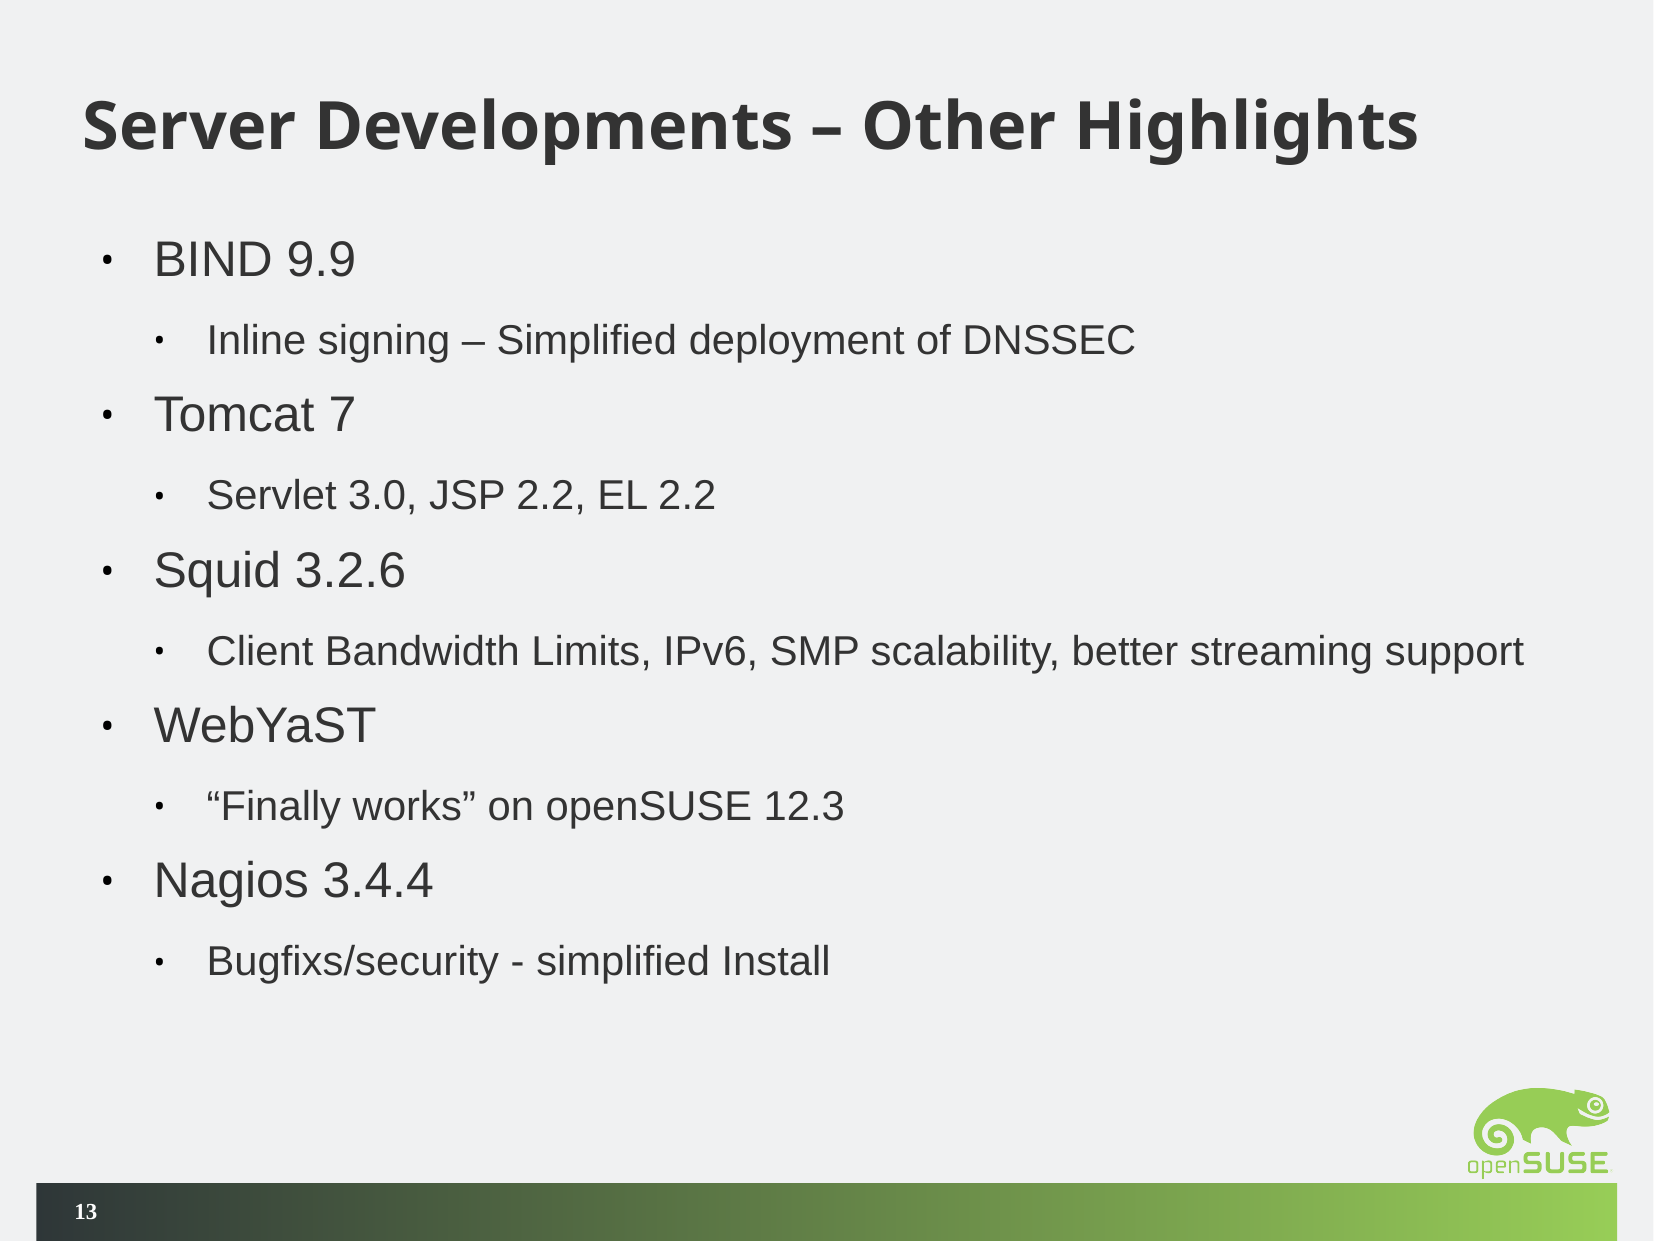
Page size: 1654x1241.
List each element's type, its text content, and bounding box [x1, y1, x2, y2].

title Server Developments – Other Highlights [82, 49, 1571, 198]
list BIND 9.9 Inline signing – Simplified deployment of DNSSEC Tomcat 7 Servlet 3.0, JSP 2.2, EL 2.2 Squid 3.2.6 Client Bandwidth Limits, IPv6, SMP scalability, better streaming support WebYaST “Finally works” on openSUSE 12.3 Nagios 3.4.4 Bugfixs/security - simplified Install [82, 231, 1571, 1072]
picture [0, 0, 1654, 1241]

....

● EXERCISE BRIEF: Recast the lines of all the rows above as a JSON list of strings, one string per line, with blank lines dropped. Leave the pictures out of the answer.

● EXERCISE SOLUTION:
[
  "Page size: 1654x1241.",
  "List each element's type, its text content, and bounding box [x1, y1, x2, y2].",
  "title Server Developments – Other Highlights [82, 49, 1571, 198]",
  "list BIND 9.9 Inline signing – Simplified deployment of DNSSEC Tomcat 7 Servlet 3.0, JSP 2.2, EL 2.2 Squid 3.2.6 Client Bandwidth Limits, IPv6, SMP scalability, better streaming support WebYaST “Finally works” on openSUSE 12.3 Nagios 3.4.4 Bugfixs/security - simplified Install [82, 231, 1571, 1072]",
  "picture [0, 0, 1654, 1241]"
]